All containers are equal, but some are more equal than others

So should we just stick with the default container? While many developers will, that is not Microsoft's intention. The built in container was explicitly made as simple as possible and is severely lacking in useful features. It can not resolve unregistered concrete instances, for example. Nor does it implicitly register Func<T> or Lazy<T> (though the latter can be explicitly registered as an open generic). Nor does it have any form of validation or convention-based registration. It is quite clear that they want us to swap it out for an alternative implementation of our choice.

However, this is easier said than done. Not all IOC containers have managed to produce an adapter that conforms to Microsoft's specifications. Those that have, have experienced a lot of pain in doing so, and in some cases have said that there will be behavioral differences that won't be resolved.

For example, the authors of SimpleInjector have said that some of their most innovative features -- specifically, those that support strong, early validation of your registrations -- are simply not compatible with Microsoft's abstractions. Travis Illig, one of the authors of Autofac, noted that some of the problems he faced were incredibly complex. Several commenters on the ASP.NET Dependency Injection GitHub repo expressed concerns that the abstraction is fragile with a very high risk that any changes will be breaking ones.

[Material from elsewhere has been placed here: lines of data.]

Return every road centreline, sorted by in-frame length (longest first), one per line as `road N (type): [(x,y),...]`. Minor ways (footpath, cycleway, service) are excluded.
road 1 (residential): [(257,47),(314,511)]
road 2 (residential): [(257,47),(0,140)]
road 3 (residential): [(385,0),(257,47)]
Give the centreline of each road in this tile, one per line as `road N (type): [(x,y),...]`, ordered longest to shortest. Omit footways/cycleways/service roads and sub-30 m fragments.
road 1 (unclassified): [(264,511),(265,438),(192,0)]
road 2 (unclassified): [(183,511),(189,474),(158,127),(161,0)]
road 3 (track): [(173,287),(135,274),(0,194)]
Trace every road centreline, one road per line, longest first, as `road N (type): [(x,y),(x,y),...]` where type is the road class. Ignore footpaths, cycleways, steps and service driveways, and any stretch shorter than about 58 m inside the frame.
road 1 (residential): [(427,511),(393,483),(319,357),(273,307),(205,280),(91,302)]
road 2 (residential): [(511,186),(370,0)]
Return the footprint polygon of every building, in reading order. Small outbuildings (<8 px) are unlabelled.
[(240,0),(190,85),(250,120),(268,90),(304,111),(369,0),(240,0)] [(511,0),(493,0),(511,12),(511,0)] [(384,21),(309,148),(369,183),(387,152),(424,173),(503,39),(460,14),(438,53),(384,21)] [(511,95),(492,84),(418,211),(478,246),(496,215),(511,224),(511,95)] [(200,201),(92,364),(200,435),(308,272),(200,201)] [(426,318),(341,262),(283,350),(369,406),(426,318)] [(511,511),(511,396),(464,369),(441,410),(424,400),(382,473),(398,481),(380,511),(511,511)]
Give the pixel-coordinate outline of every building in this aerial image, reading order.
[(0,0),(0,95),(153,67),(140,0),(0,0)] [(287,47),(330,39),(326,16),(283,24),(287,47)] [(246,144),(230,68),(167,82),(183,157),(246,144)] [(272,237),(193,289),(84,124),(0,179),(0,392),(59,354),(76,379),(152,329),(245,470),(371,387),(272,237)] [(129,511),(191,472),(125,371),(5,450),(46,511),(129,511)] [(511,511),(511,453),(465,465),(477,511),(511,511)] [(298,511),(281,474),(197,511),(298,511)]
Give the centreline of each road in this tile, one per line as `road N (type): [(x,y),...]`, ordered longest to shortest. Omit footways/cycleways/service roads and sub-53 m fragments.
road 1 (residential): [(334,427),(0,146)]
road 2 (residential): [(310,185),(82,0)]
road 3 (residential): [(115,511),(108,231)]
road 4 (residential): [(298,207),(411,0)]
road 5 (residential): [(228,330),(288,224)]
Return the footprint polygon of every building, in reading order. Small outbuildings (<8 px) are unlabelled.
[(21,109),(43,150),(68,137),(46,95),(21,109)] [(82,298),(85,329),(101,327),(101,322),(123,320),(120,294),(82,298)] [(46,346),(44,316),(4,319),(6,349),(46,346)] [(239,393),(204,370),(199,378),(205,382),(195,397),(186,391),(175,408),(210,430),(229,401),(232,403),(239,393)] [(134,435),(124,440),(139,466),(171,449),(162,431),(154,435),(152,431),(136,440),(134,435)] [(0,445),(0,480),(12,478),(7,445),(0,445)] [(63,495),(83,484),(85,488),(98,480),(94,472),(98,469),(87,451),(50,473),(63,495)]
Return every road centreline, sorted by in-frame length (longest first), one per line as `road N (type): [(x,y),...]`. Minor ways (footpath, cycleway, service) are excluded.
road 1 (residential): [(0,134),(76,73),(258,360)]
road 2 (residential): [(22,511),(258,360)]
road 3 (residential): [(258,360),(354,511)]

There are also concerns that third party library developers might only test against the default implementation and that subtle differences between containers, which are not covered by the specification, may end up causing problems. Additionally, there is a concern that by mandating a standard set of functionality that all containers MUST implement, Microsoft might be stifling innovation, by making it hard (or even impossible) to implement features that nobody else had thought of yet.

But whether we like it or not, that is what Microsoft has decided, and that is what ASP.NET Core expects.

Build a better container?

So what is one to do? While these issues are certainly a massive headache for authors of existing IOC containers, it remains to be seen whether they are an issue for authors of new containers, written from scratch to implement the Microsoft specification from the ground up.

This is the option adopted by Jeremy Miller, the author of StructureMap. He recently released a new IOC container called Lamar, which, while it offers a similar API to StructureMap's, has been rebuilt under the covers from the ground up, with the explicit goal of conforming to Microsoft's specification out of the box.

Undoubtedly, there will be other new .NET IOC containers coming on the scene that adopt a similar approach. In fact, I think this is probably a good way forward, because it will allow for a second generation of containers that have learned the lessons of the past fifteen years and are less encumbered with cruft from the past.

Whether or not the concerns expressed by authors of existing containers will also prove to be a problem for authors of new containers remains to be seen. I personally think that in these cases, the concerns may be somewhat overblown, but whether or not that turns out to be the case remains to be seen. It will be interesting to see what comes out in the wash.